Recorded data:
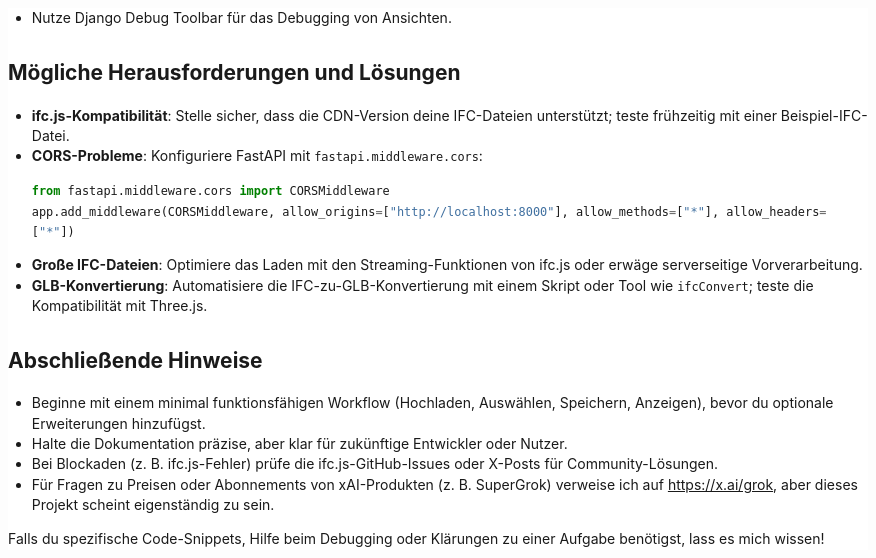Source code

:   - Nutze Django Debug Toolbar für das Debugging von Ansichten.

## Mögliche Herausforderungen und Lösungen
- **ifc.js-Kompatibilität**: Stelle sicher, dass die CDN-Version deine IFC-Dateien unterstützt; teste frühzeitig mit einer Beispiel-IFC-Datei.
- **CORS-Probleme**: Konfiguriere FastAPI mit `fastapi.middleware.cors`:
  ```python
  from fastapi.middleware.cors import CORSMiddleware
  app.add_middleware(CORSMiddleware, allow_origins=["http://localhost:8000"], allow_methods=["*"], allow_headers=["*"])
  ```
- **Große IFC-Dateien**: Optimiere das Laden mit den Streaming-Funktionen von ifc.js oder erwäge serverseitige Vorverarbeitung.
- **GLB-Konvertierung**: Automatisiere die IFC-zu-GLB-Konvertierung mit einem Skript oder Tool wie `ifcConvert`; teste die Kompatibilität mit Three.js.

## Abschließende Hinweise
- Beginne mit einem minimal funktionsfähigen Workflow (Hochladen, Auswählen, Speichern, Anzeigen), bevor du optionale Erweiterungen hinzufügst.
- Halte die Dokumentation präzise, aber klar für zukünftige Entwickler oder Nutzer.
- Bei Blockaden (z. B. ifc.js-Fehler) prüfe die ifc.js-GitHub-Issues oder X-Posts für Community-Lösungen.
- Für Fragen zu Preisen oder Abonnements von xAI-Produkten (z. B. SuperGrok) verweise ich auf https://x.ai/grok, aber dieses Projekt scheint eigenständig zu sein.

Falls du spezifische Code-Snippets, Hilfe beim Debugging oder Klärungen zu einer Aufgabe benötigst, lass es mich wissen!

What needs to be done:
Word for word, return the entries above, but without any pictures.

Completed exercise:
Source code

:   - Nutze Django Debug Toolbar für das Debugging von Ansichten.

## Mögliche Herausforderungen und Lösungen
- **ifc.js-Kompatibilität**: Stelle sicher, dass die CDN-Version deine IFC-Dateien unterstützt; teste frühzeitig mit einer Beispiel-IFC-Datei.
- **CORS-Probleme**: Konfiguriere FastAPI mit `fastapi.middleware.cors`:
  ```python
  from fastapi.middleware.cors import CORSMiddleware
  app.add_middleware(CORSMiddleware, allow_origins=["http://localhost:8000"], allow_methods=["*"], allow_headers=["*"])
  ```
- **Große IFC-Dateien**: Optimiere das Laden mit den Streaming-Funktionen von ifc.js oder erwäge serverseitige Vorverarbeitung.
- **GLB-Konvertierung**: Automatisiere die IFC-zu-GLB-Konvertierung mit einem Skript oder Tool wie `ifcConvert`; teste die Kompatibilität mit Three.js.

## Abschließende Hinweise
- Beginne mit einem minimal funktionsfähigen Workflow (Hochladen, Auswählen, Speichern, Anzeigen), bevor du optionale Erweiterungen hinzufügst.
- Halte die Dokumentation präzise, aber klar für zukünftige Entwickler oder Nutzer.
- Bei Blockaden (z. B. ifc.js-Fehler) prüfe die ifc.js-GitHub-Issues oder X-Posts für Community-Lösungen.
- Für Fragen zu Preisen oder Abonnements von xAI-Produkten (z. B. SuperGrok) verweise ich auf https://x.ai/grok, aber dieses Projekt scheint eigenständig zu sein.

Falls du spezifische Code-Snippets, Hilfe beim Debugging oder Klärungen zu einer Aufgabe benötigst, lass es mich wissen!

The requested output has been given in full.